▸ DATASET ENTRIES:
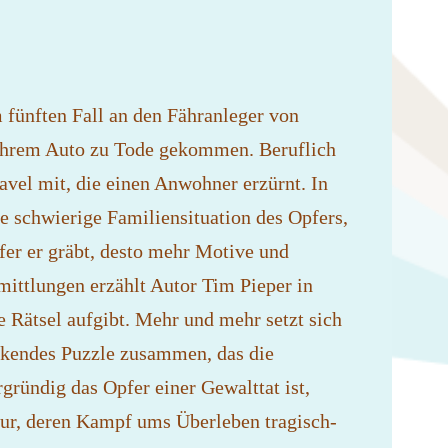
fünften Fall an den Fähranleger von
n ihrem Auto zu Tode gekommen. Beruflich
avel mit, die einen Anwohner erzürnt. In
ie schwierige Familiensituation des Opfers,
fer er gräbt, desto mehr Motive und
rmittlungen erzählt Autor Tim Pieper in
e Rätsel aufgibt. Mehr und mehr setzt sich
eckendes Puzzle zusammen, das die
ründig das Opfer einer Gewalttat ist,
gur, deren Kampf ums Überleben tragisch-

▸ PROMPT: Your response should contain each line of the entries above that holds the string "mehr".

▸ PROBLEM SOLUTION:
fer er gräbt, desto mehr Motive und
e Rätsel aufgibt. Mehr und mehr setzt sich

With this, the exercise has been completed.